TEXTO FORNECIDO:
┏━━
As narrativas dos pacientes se encontram em muitos pontos. Cirurgias caras, malsucedidas e com equipamentos de baixa qualidade são só algumas das semelhanças entre as histórias. Após os procedimentos, alguns tiveram que deixar empregos, investir em tratamentos médicos duradouros e mudar radicalmente a rotina devido às sequelas que ainda perduram.
Seis pinos na lombar
Uma entre as várias vítimas é Emanuel de Jesus, 35 anos. Ele relata que foi operado na lombar pelo médico Marco Vasques, em abril de 2016. “Eu estava com fortes dores lombares. Procurei um hospital e os ortopedistas falaram que era questão de fisioterapia”, diz.
No entanto, Emanuel resolveu buscar uma nova avaliação e marcou uma consulta com Vasques. “Quando cheguei, ele já foi falando de cirurgia. Disse: ‘Eu sei o que estou falando, sou neurocirurgião’. Então fui convencido”, narra.
Segundo Emanuel, em cinco dias, o plano de saúde autorizou a operação. “Ele falou que seria uma cirurgia simples, mas durou 10 horas. Meus familiares pensaram que eu tinha morrido.”
Após a cirurgia em que os médicos colocaram seis pinos em sua lombar, Emanuel começou a sentir dores ainda maiores. Seis meses depois, ele fez uma tomografia e descobriu um parafuso no nervo ciático (que se inicia no final da coluna). “Voltei ao médico e ele falou que não poderia fazer nada, mas que me encaminharia para um amigo dele, o Rogério Damasceno”, acrescenta.
Rogério, que também foi condenado pela Justiça, teria recomendado, então, uma nova cirurgia a Emanuel. “Falou que cobraria R$ 150 mil, porque a anterior foi R$ 200 mil”. O paciente não chegou a fazer a segunda operação, “porque foi bem quando estourou esse escândalo e eu descobri”.
Atualmente, ele toma medicação todos os dias e segue com a perna esquerda lesionada. “Não consigo andar direito mais e tive que deixar meu emprego, no administrativo do Ministério da Saúde”, lamenta. “Achei pouca a pena que receberam. Pelo que fizeram com tantas vítimas, mereciam condenação muito pior”, considera.
Parafuso no joelho
Uma outra vítima (foto em destaque), 31, que pediu para não ser identificada, contou ao Metrópoles que fez uma cirurgia no joelho com Henry Campos, em 2011. Nove anos depois, a mulher ainda sofre com as sequelas deixadas pela operação.
“Fui em um primeiro médico que falou que meu problema de ligamento era questão de cirurgia, mas o plano não autorizou. Aí, fui no Henry e na hora que ele pediu a cirurgia foi autorizada”, lembra. “Tempos depois da operação, descobri que ele colocou um parafuso de titânio no meu joelho que está passando dois dedos do osso”, completa.
Em 2015, ela teve um rompimento no ligamento e marcou uma nova consulta. Henry, porém, teria dito que não poderia atendê-la, mas que a encaminharia a outro especialista. “Só que eu não quis. Procurei outra clínica e o médico disse que meu joelho estava todo detonado, faltando pedaço do osso”, destaca.
┗━━
OBJETIVO DO EXERCÍCIO: Reescreva o trecho do texto sobre as vítimas de cirurgias começando em "Parafuso no joelho" e seguindo até "deixadas pela operação.". Troque "Metrópoles" por "jornal".

Dados coletados:
┏━━
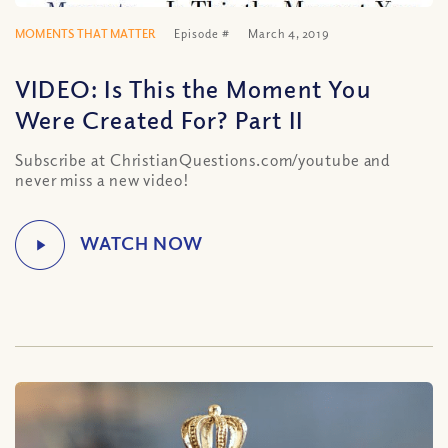
MOMENTS THAT MATTER
Episode #
March 4, 2019
VIDEO: Is This the Moment You
Were Created For? Part II
Subscribe at ChristianQuestions.com/youtube and
never miss a new video!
┗━━
RESULTADO DA TAREFA:
Parafuso no joelho
Uma outra vítima (foto em destaque), 31, que pediu para não ser identificada, contou ao jornal que fez uma cirurgia no joelho com Henry Campos, em 2011. Nove anos depois, a mulher ainda sofre com as sequelas deixadas pela operação.